Start of Data to use

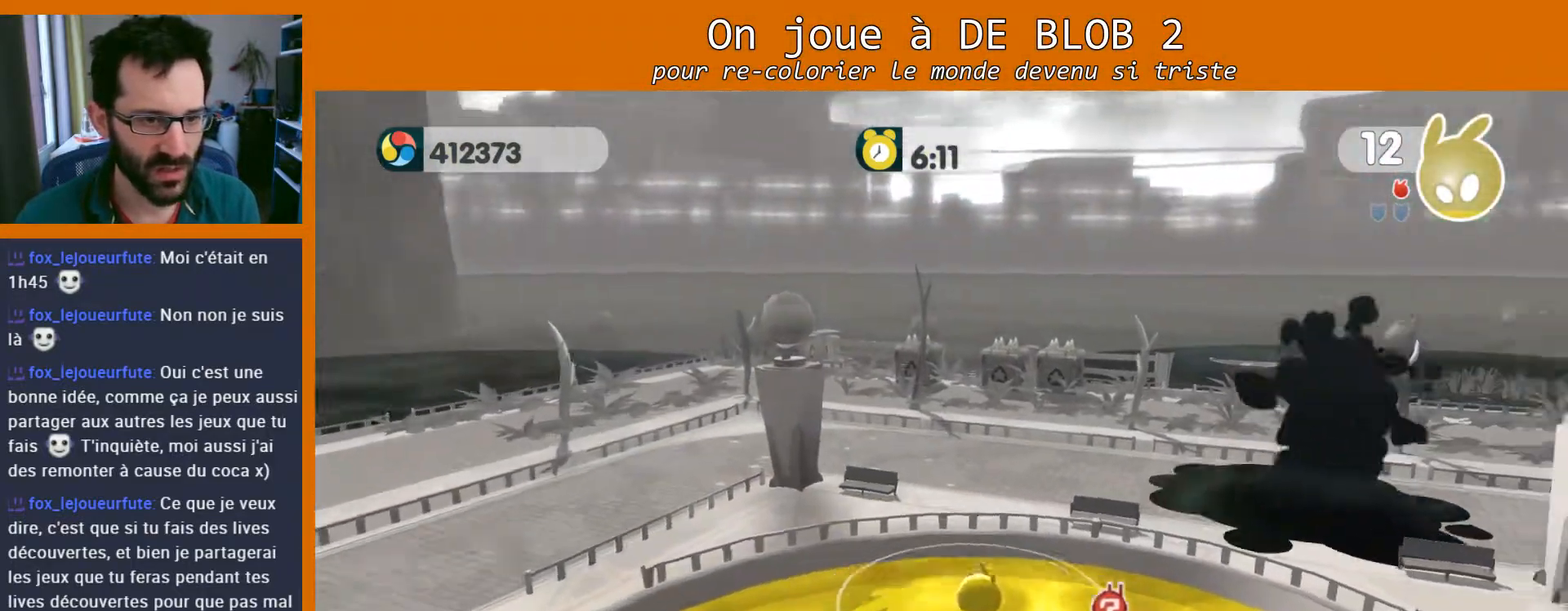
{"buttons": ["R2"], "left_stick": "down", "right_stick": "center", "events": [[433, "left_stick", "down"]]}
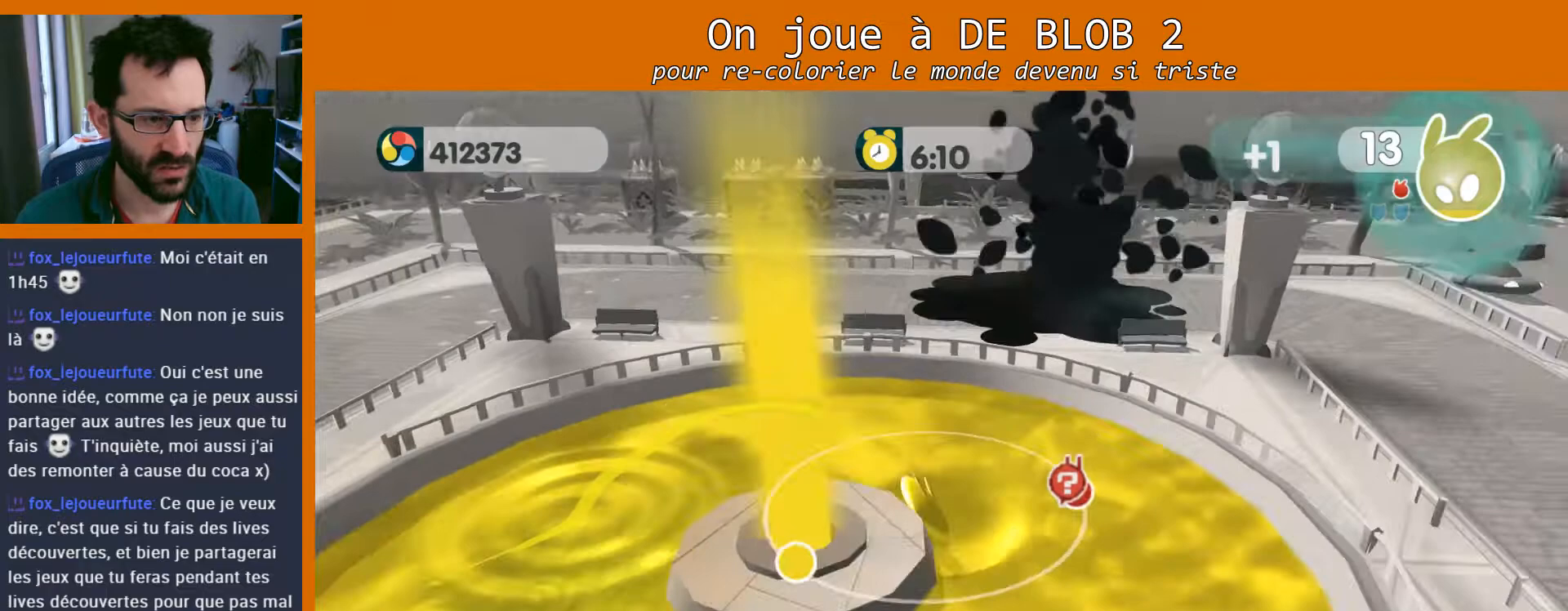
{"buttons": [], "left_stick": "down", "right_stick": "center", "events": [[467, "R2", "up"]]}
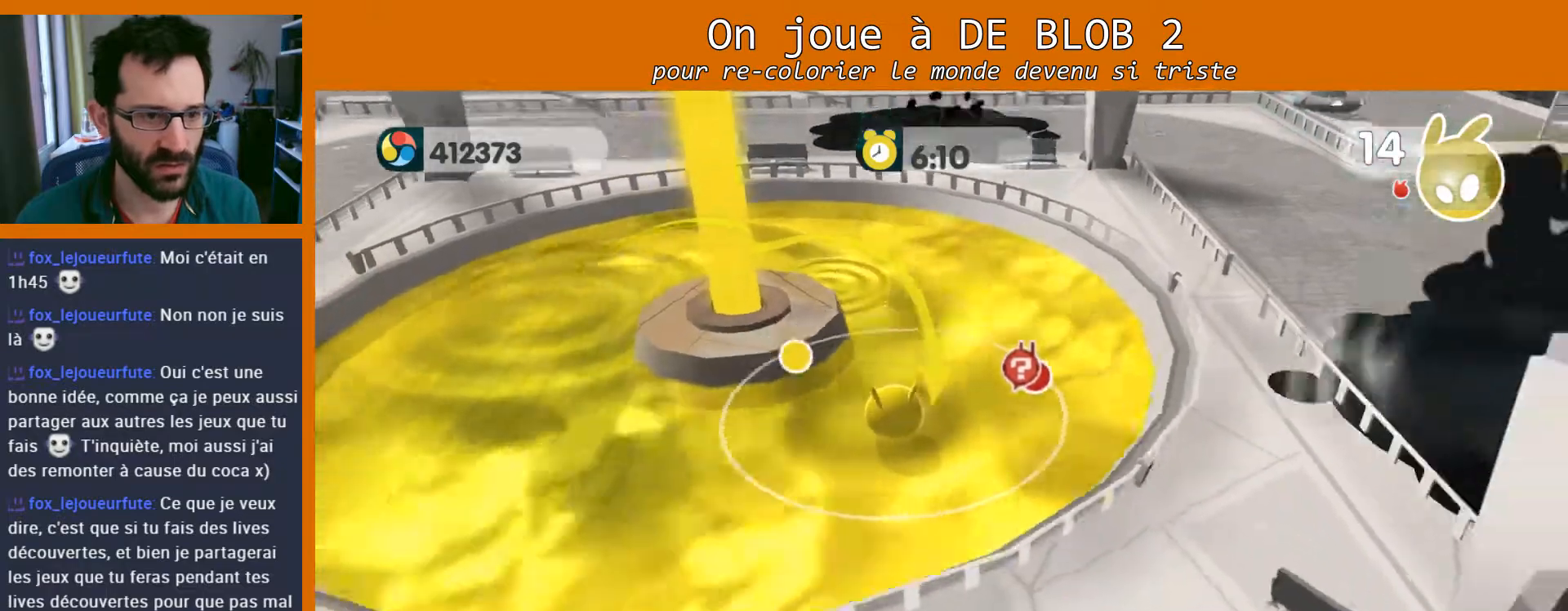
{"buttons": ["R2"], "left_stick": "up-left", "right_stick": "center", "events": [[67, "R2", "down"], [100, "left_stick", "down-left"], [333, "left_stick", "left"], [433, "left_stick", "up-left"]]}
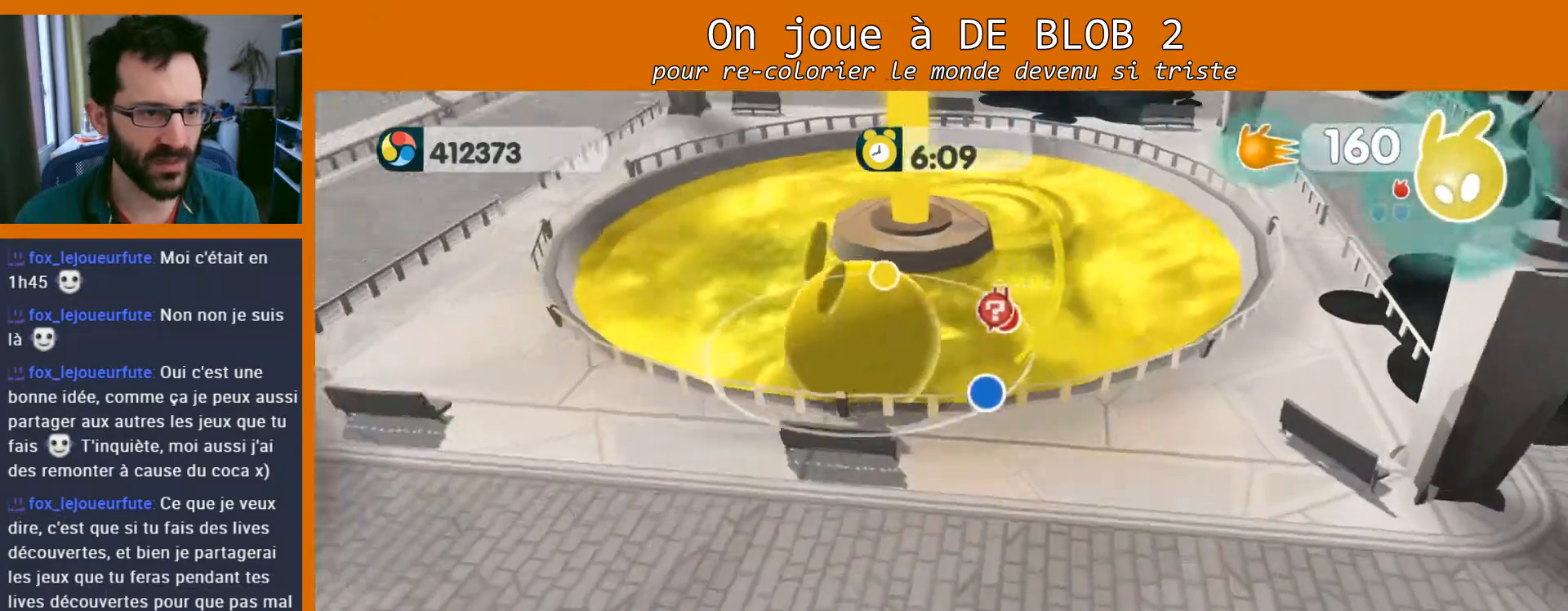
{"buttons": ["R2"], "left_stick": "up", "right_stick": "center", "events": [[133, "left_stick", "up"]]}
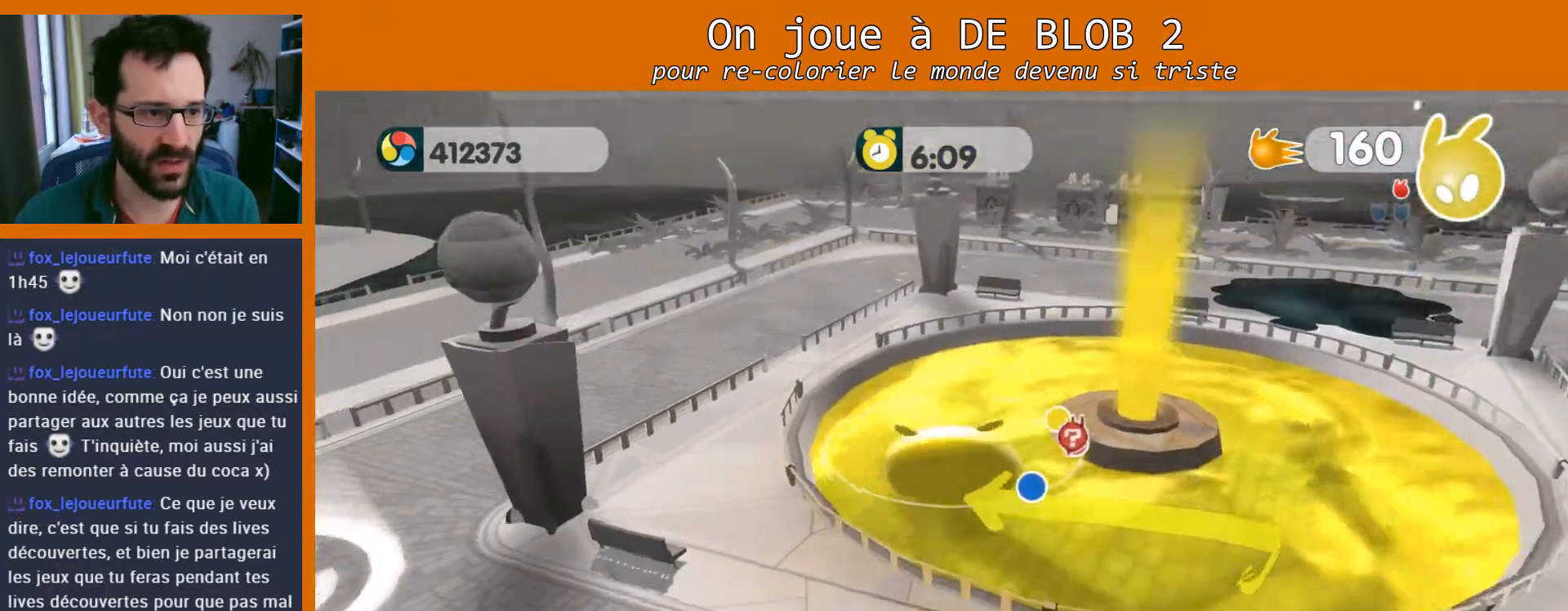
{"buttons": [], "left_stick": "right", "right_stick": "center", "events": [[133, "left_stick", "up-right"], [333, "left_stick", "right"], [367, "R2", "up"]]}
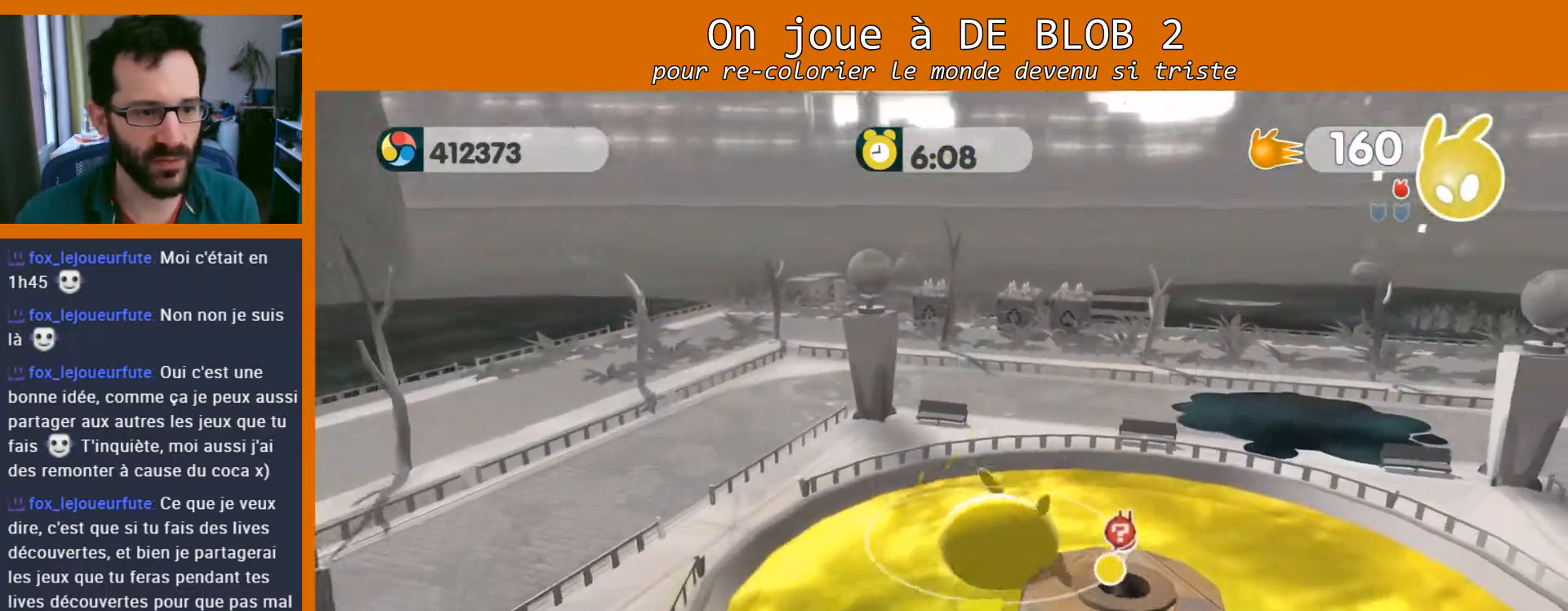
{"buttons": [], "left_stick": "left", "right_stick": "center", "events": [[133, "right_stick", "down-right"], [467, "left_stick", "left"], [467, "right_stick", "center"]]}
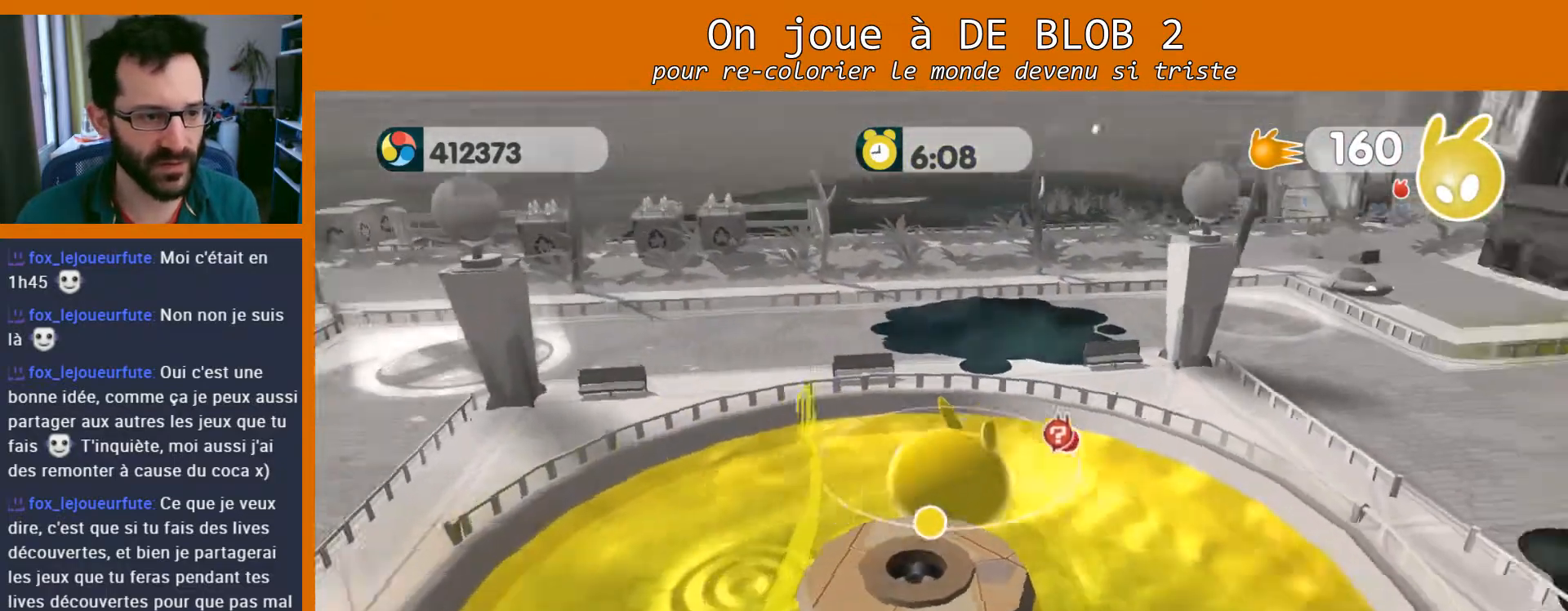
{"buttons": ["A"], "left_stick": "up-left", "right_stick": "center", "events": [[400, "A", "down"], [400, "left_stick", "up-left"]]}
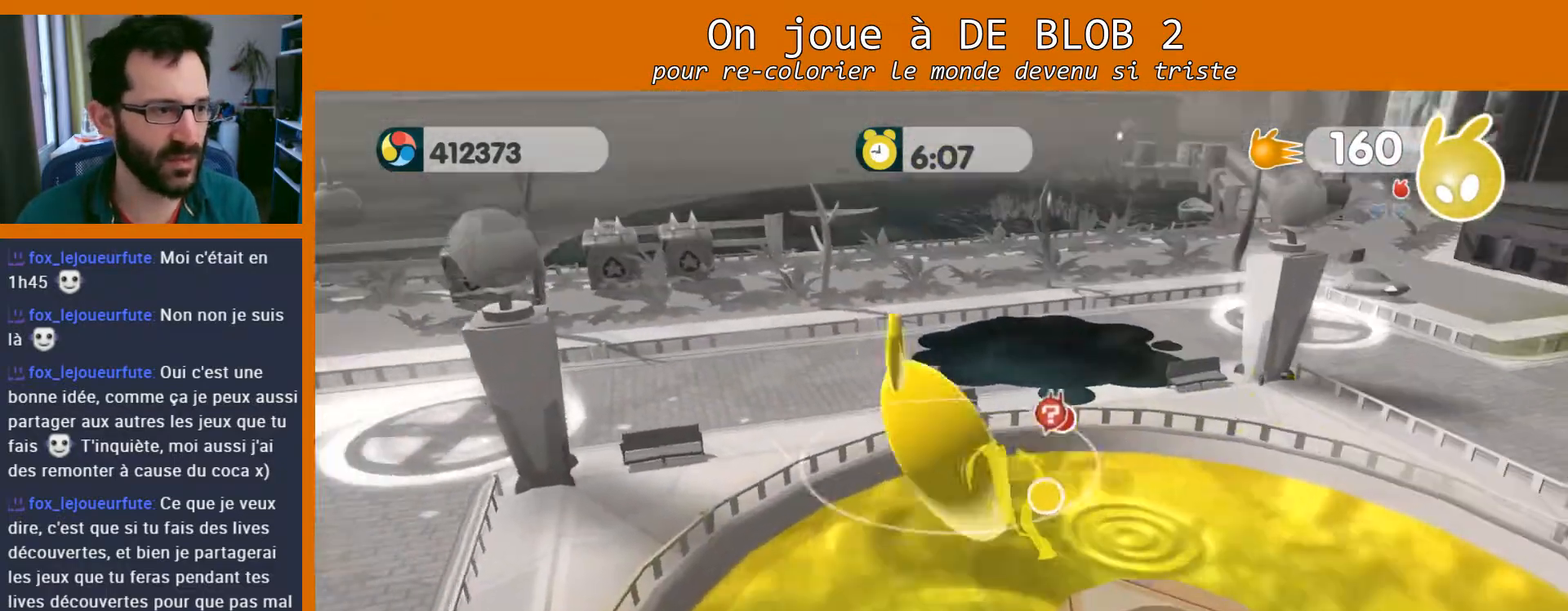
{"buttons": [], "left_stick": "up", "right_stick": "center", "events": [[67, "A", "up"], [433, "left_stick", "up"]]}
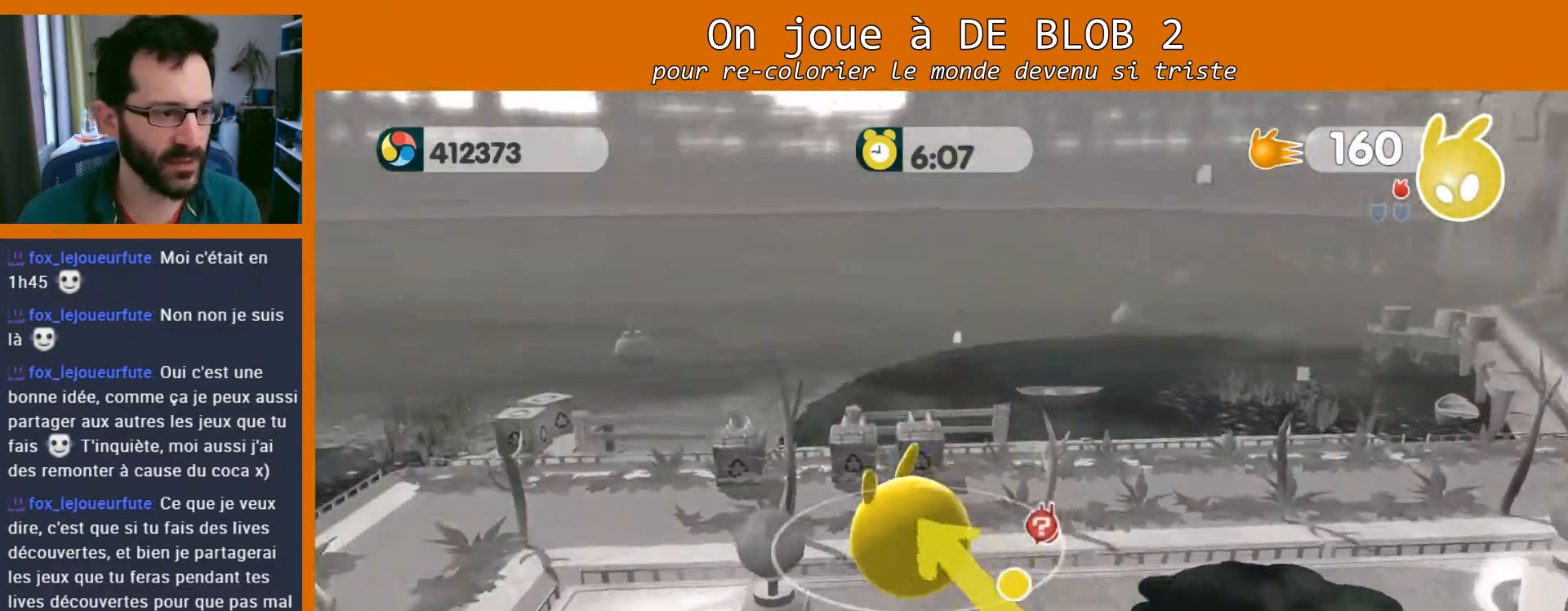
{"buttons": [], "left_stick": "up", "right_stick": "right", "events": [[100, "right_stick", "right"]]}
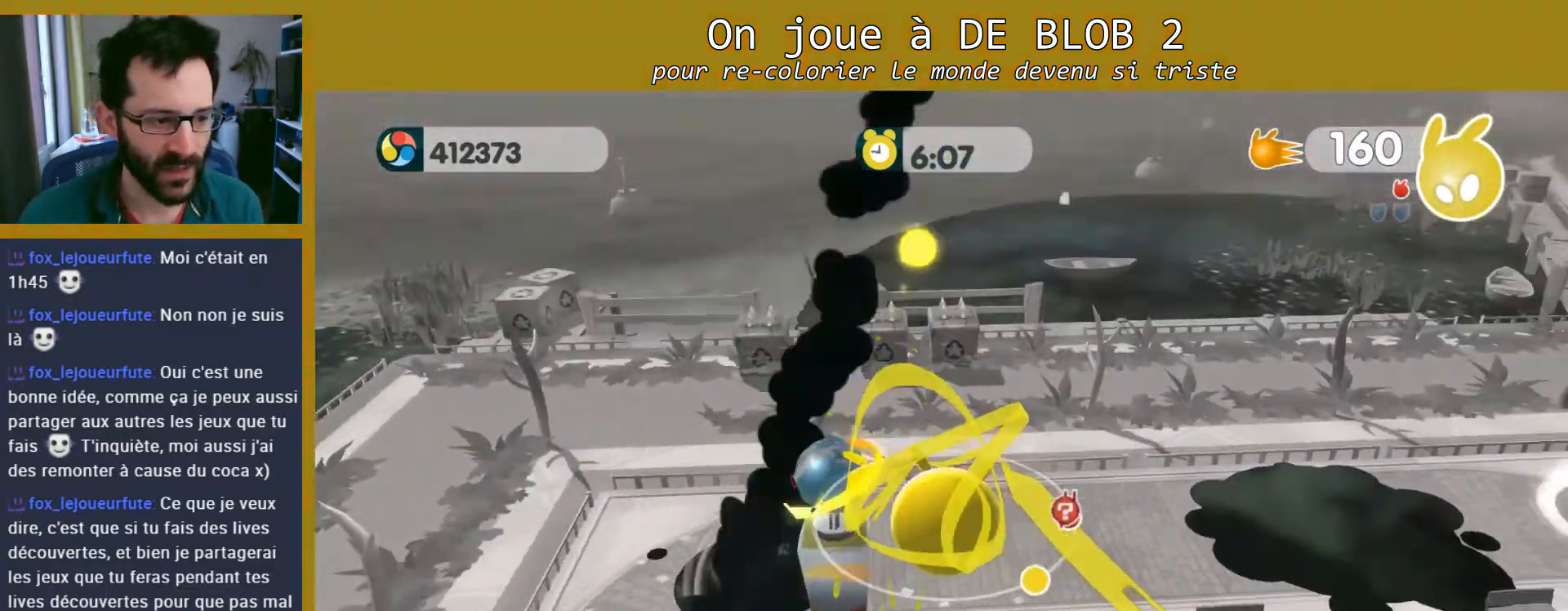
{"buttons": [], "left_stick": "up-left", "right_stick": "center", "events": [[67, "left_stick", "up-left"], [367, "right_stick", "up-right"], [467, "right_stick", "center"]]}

End of Data to use

# [Instructions to follow]
Repeat the whole listing above word for word, but keep any picture out of it.

# [Response area]
{"buttons": ["R2"], "left_stick": "down", "right_stick": "center", "events": [[433, "left_stick", "down"]]}
{"buttons": [], "left_stick": "down", "right_stick": "center", "events": [[467, "R2", "up"]]}
{"buttons": ["R2"], "left_stick": "up-left", "right_stick": "center", "events": [[67, "R2", "down"], [100, "left_stick", "down-left"], [333, "left_stick", "left"], [433, "left_stick", "up-left"]]}
{"buttons": ["R2"], "left_stick": "up", "right_stick": "center", "events": [[133, "left_stick", "up"]]}
{"buttons": [], "left_stick": "right", "right_stick": "center", "events": [[133, "left_stick", "up-right"], [333, "left_stick", "right"], [367, "R2", "up"]]}
{"buttons": [], "left_stick": "left", "right_stick": "center", "events": [[133, "right_stick", "down-right"], [467, "left_stick", "left"], [467, "right_stick", "center"]]}
{"buttons": ["A"], "left_stick": "up-left", "right_stick": "center", "events": [[400, "A", "down"], [400, "left_stick", "up-left"]]}
{"buttons": [], "left_stick": "up", "right_stick": "center", "events": [[67, "A", "up"], [433, "left_stick", "up"]]}
{"buttons": [], "left_stick": "up", "right_stick": "right", "events": [[100, "right_stick", "right"]]}
{"buttons": [], "left_stick": "up-left", "right_stick": "center", "events": [[67, "left_stick", "up-left"], [367, "right_stick", "up-right"], [467, "right_stick", "center"]]}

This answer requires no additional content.